**EXERCISE GOAL**. Reproduce the passage on Irina Raievskya beginning with "Just a year" and ending after "Countess Irina Tolstoy.", swapping "maid of honour" for "lady-in-waiting".

**EXCERPT TO READ**.
=-=-=-=-=
Irina Raievskya

Irina Mikhailovna Raievskya was born on 18 August 1892 at Tsarskoye Selo, near St Petersburg. She was the daughter of Major-General Mikhail Nikolaevich Raievsky and his wife Maria Grigorievna Raievskya, by birth Princess Garagina.

Life in Russia

Irina was born a member of the noble Raievsky family. Her great-grandfather was the famous Russian General and hero of the Napoleonic Wars, Nikolai Nikolaevich Raievsky. One of the great grandmothers of the Russian Emperor Pyotr the Great was also a member of the Raievsky family.

Christened into the Russian Orthodox Church, Irina was the youngest child in a large family with seven siblings, Maria, born 1872, Nikolai, born 1873, Mikhail, born 1875, Anna, born 1876, Sofia, born 1881, Pyotr, born 1883 and Anastasia, born 1890. A further two siblings Grigorij (1878-1883) and Jelena (1888-1889) had both predeceased her birth.

Just a year old when her father died, Irina grew up in St Petersburg where her family had a city mansion at 32 Sergievskaya Street (today Tchaikovsky Street). The family also owned the Raivesky Mansion on Kolpinskaia Street in Tsarskoye Selo which became the residence of her eldest surviving brother Mikhail. At the imperial court Irina served as a maid of honour to the Russian Empress.

Countess Tolstoy

On 23 October 1915 in the midst of World War I, Irina was married in Petrograd (formerly St Petersburg) to Count Aleksandr Mikhailovich Tolstoy, a graduate of the Page Corps and colonel in the regiment of Hussars of the Guard of the Emperor. Upon marriage she became styled Countess Irina Tolstoy.
=-=-=-=-=
**DATASET ENTRIES**.
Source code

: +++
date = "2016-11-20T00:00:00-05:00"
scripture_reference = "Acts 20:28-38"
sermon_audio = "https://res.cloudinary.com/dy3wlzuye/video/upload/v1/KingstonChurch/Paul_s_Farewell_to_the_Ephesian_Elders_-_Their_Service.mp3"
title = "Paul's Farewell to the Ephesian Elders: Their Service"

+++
=-=-=-=-=
**FINISHED EXERCISE**.
Just a year old when her father died, Irina grew up in St Petersburg where her family had a city mansion at 32 Sergievskaya Street (today Tchaikovsky Street). The family also owned the Raivesky Mansion on Kolpinskaia Street in Tsarskoye Selo which became the residence of her eldest surviving brother Mikhail. At the imperial court Irina served as a lady-in-waiting to the Russian Empress.

Countess Tolstoy

On 23 October 1915 in the midst of World War I, Irina was married in Petrograd (formerly St Petersburg) to Count Aleksandr Mikhailovich Tolstoy, a graduate of the Page Corps and colonel in the regiment of Hussars of the Guard of the Emperor. Upon marriage she became styled Countess Irina Tolstoy.